Content starts
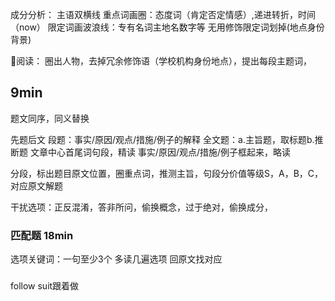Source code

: 成分分析：
主语双横线
重点词画圈：态度词（肯定否定情感）,递进转折，时间（now）
限定词画波浪线：专有名词主地名数字等
无用修饰限定词划掉(地点身份背景)






阅读：
圈出人物，去掉冗余修饰语（学校机构身份地点），提出每段主题词，


## 9min
题文同序，同义替换

先题后文
段题：事实/原因/观点/措施/例子的解释
全文题：a.主旨题，取标题b.推断题
文章中心首尾词句段，精读
事实/原因/观点/措施/例子框起来，略读

分段，标出题目原文位置，圈重点词，推测主旨，句段分价值等级S，A，B，C，对应原文解题



干扰选项：正反混淆，答非所问，偷换概念，过于绝对，偷换成分，



### 匹配题 18min
选项关键词：一句至少3个
多读几遍选项
回原文找对应

### 
follow suit跟着做

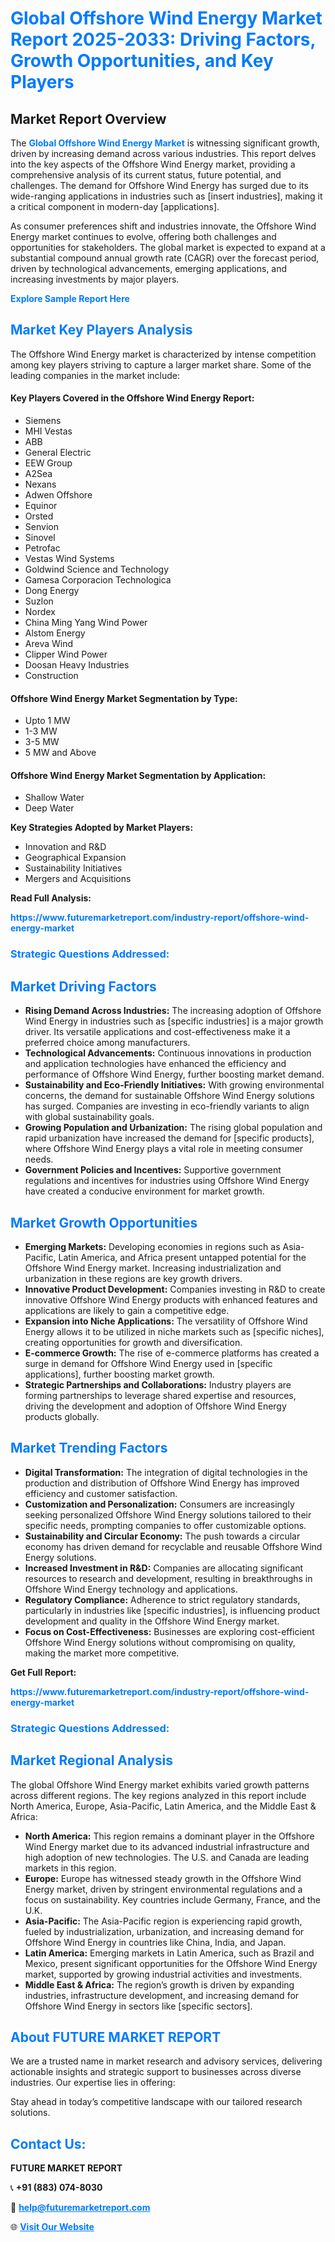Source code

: <h1 style="color: #007BFF;">Global Offshore Wind Energy Market Report 2025-2033: Driving Factors, Growth Opportunities, and Key Players</h1>

<section id="overview">
<h2>Market Report Overview</h2>
<p>The <a href="https://www.futuremarketreport.com/industry-report/offshore-wind-energy-market" style="color: #007BFF; text-decoration: none;"><strong>Global Offshore Wind Energy Market</strong></a> is witnessing significant growth, driven by increasing demand across various industries. This report delves into the key aspects of the Offshore Wind Energy market, providing a comprehensive analysis of its current status, future potential, and challenges. The demand for Offshore Wind Energy has surged due to its wide-ranging applications in industries such as [insert industries], making it a critical component in modern-day [applications].</p>
<p>As consumer preferences shift and industries innovate, the Offshore Wind Energy market continues to evolve, offering both challenges and opportunities for stakeholders. The global market is expected to expand at a substantial compound annual growth rate (CAGR) over the forecast period, driven by technological advancements, emerging applications, and increasing investments by major players.</p>
</section>

<section id="overview">
<p><a href="https://www.futuremarketreport.com/request-sample/reportId=61466" style="color: #007BFF; text-decoration: none;"><strong>Explore Sample Report Here</strong></a></p>
</section>

<section id="key-players">
<h2 style="color: #007BFF;">Market Key Players Analysis</h2>
<p>The Offshore Wind Energy market is characterized by intense competition among key players striving to capture a larger market share. Some of the leading companies in the market include:</p>
<h4>Key Players Covered in the Offshore Wind Energy Report:</h4>
<ul><li>Siemens</li><li>MHI Vestas</li><li>ABB</li><li>General Electric</li><li>EEW Group</li><li>A2Sea</li><li>Nexans</li><li>Adwen Offshore</li><li>Equinor</li><li>Orsted</li><li>Senvion</li><li>Sinovel</li><li>Petrofac</li><li>Vestas Wind Systems</li><li>Goldwind Science and Technology</li><li>Gamesa Corporacion Technologica</li><li>Dong Energy</li><li>Suzlon</li><li>Nordex</li><li>China Ming Yang Wind Power</li><li>Alstom Energy</li><li>Areva Wind</li><li>Clipper Wind Power</li><li>Doosan Heavy Industries</li><li>Construction</li></ul>
<h4>Offshore Wind Energy Market Segmentation by Type:</h4>
<ul><li>Upto 1 MW</li><li>1-3 MW</li><li>3-5 MW</li><li>5 MW and Above</li></ul>

<h4>Offshore Wind Energy Market Segmentation by Application:</h4>
<ul><li>Shallow Water</li><li>Deep Water</li></ul>
<p><strong>Key Strategies Adopted by Market Players:</strong></p>
<ul>
<li>Innovation and R&D</li>
<li>Geographical Expansion</li>
<li>Sustainability Initiatives</li>
<li>Mergers and Acquisitions</li>
</ul>
</section>

<section>
<p><strong>Read Full Analysis: </strong></p><a href="https://www.futuremarketreport.com/industry-report/offshore-wind-energy-market" style="color: #007BFF; text-decoration: none;"><strong>https://www.futuremarketreport.com/industry-report/offshore-wind-energy-market</strong></a>
<h3 style="color: #007BFF;">Strategic Questions Addressed:</h3>
</section>

<section id="driving-factors">
<h2 style="color: #007BFF;">Market Driving Factors</h2>
<ul>
<li><strong>Rising Demand Across Industries:</strong> The increasing adoption of Offshore Wind Energy in industries such as [specific industries] is a major growth driver. Its versatile applications and cost-effectiveness make it a preferred choice among manufacturers.</li>
<li><strong>Technological Advancements:</strong> Continuous innovations in production and application technologies have enhanced the efficiency and performance of Offshore Wind Energy, further boosting market demand.</li>
<li><strong>Sustainability and Eco-Friendly Initiatives:</strong> With growing environmental concerns, the demand for sustainable Offshore Wind Energy solutions has surged. Companies are investing in eco-friendly variants to align with global sustainability goals.</li>
<li><strong>Growing Population and Urbanization:</strong> The rising global population and rapid urbanization have increased the demand for [specific products], where Offshore Wind Energy plays a vital role in meeting consumer needs.</li>
<li><strong>Government Policies and Incentives:</strong> Supportive government regulations and incentives for industries using Offshore Wind Energy have created a conducive environment for market growth.</li>
</ul>
</section>

<section id="growth-opportunities">
<h2 style="color: #007BFF;">Market Growth Opportunities</h2>
<ul>
<li><strong>Emerging Markets:</strong> Developing economies in regions such as Asia-Pacific, Latin America, and Africa present untapped potential for the Offshore Wind Energy market. Increasing industrialization and urbanization in these regions are key growth drivers.</li>
<li><strong>Innovative Product Development:</strong> Companies investing in R&D to create innovative Offshore Wind Energy products with enhanced features and applications are likely to gain a competitive edge.</li>
<li><strong>Expansion into Niche Applications:</strong> The versatility of Offshore Wind Energy allows it to be utilized in niche markets such as [specific niches], creating opportunities for growth and diversification.</li>
<li><strong>E-commerce Growth:</strong> The rise of e-commerce platforms has created a surge in demand for Offshore Wind Energy used in [specific applications], further boosting market growth.</li>
<li><strong>Strategic Partnerships and Collaborations:</strong> Industry players are forming partnerships to leverage shared expertise and resources, driving the development and adoption of Offshore Wind Energy products globally.</li>
</ul>
</section>

<section id="trending-factors">
<h2 style="color: #007BFF;">Market Trending Factors</h2>
<ul>
<li><strong>Digital Transformation:</strong> The integration of digital technologies in the production and distribution of Offshore Wind Energy has improved efficiency and customer satisfaction.</li>
<li><strong>Customization and Personalization:</strong> Consumers are increasingly seeking personalized Offshore Wind Energy solutions tailored to their specific needs, prompting companies to offer customizable options.</li>
<li><strong>Sustainability and Circular Economy:</strong> The push towards a circular economy has driven demand for recyclable and reusable Offshore Wind Energy solutions.</li>
<li><strong>Increased Investment in R&D:</strong> Companies are allocating significant resources to research and development, resulting in breakthroughs in Offshore Wind Energy technology and applications.</li>
<li><strong>Regulatory Compliance:</strong> Adherence to strict regulatory standards, particularly in industries like [specific industries], is influencing product development and quality in the Offshore Wind Energy market.</li>
<li><strong>Focus on Cost-Effectiveness:</strong> Businesses are exploring cost-efficient Offshore Wind Energy solutions without compromising on quality, making the market more competitive.</li>
</ul>
</section>

<section>
<p><strong>Get Full Report: </strong></p><a href="https://www.futuremarketreport.com/industry-report/offshore-wind-energy-market" style="color: #007BFF; text-decoration: none;"><strong>https://www.futuremarketreport.com/industry-report/offshore-wind-energy-market</strong></a>
<h3 style="color: #007BFF;">Strategic Questions Addressed:</h3>
</section>


<section id="regional-analysis">
<h2 style="color: #007BFF;">Market Regional Analysis</h2>
<p>The global Offshore Wind Energy market exhibits varied growth patterns across different regions. The key regions analyzed in this report include North America, Europe, Asia-Pacific, Latin America, and the Middle East & Africa:</p>
<ul>
<li><strong>North America:</strong> This region remains a dominant player in the Offshore Wind Energy market due to its advanced industrial infrastructure and high adoption of new technologies. The U.S. and Canada are leading markets in this region.</li>
<li><strong>Europe:</strong> Europe has witnessed steady growth in the Offshore Wind Energy market, driven by stringent environmental regulations and a focus on sustainability. Key countries include Germany, France, and the U.K.</li>
<li><strong>Asia-Pacific:</strong> The Asia-Pacific region is experiencing rapid growth, fueled by industrialization, urbanization, and increasing demand for Offshore Wind Energy in countries like China, India, and Japan.</li>
<li><strong>Latin America:</strong> Emerging markets in Latin America, such as Brazil and Mexico, present significant opportunities for the Offshore Wind Energy market, supported by growing industrial activities and investments.</li>
<li><strong>Middle East & Africa:</strong> The region’s growth is driven by expanding industries, infrastructure development, and increasing demand for Offshore Wind Energy in sectors like [specific sectors].</li>
</ul>
</section>

<footer>
<h2 style="color: #007BFF;">About FUTURE MARKET REPORT</h2>
<p>We are a trusted name in market research and advisory services, delivering actionable insights and strategic support to businesses across diverse industries. Our expertise lies in offering:</p>

<p>Stay ahead in today’s competitive landscape with our tailored research solutions.</p>

<h2 style="color: #007BFF;">Contact Us:</h2>
<p><strong>FUTURE MARKET REPORT</strong></p>
<p>📞 <strong>+91 (883) 074-8030</strong></p>
<p>📧 <strong><a href="mailto:help@futuremarketreport.com" style="color: #007BFF;">help@futuremarketreport.com</a></strong></p>
<p>🌐 <strong><a href="https://www.futuremarketreport.com/" style="color: #007BFF;">Visit Our Website</a></strong></p>
</footer>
Content ends
AIM OF THE TASK — Give back, word for word, only the lines above from the line holding "<p>The Offshore Wind" to the line holding "<h4>Key Players Covered", both included.

EXERCISE OUTPUT —
<p>The Offshore Wind Energy market is characterized by intense competition among key players striving to capture a larger market share. Some of the leading companies in the market include:</p>
<h4>Key Players Covered in the Offshore Wind Energy Report:</h4>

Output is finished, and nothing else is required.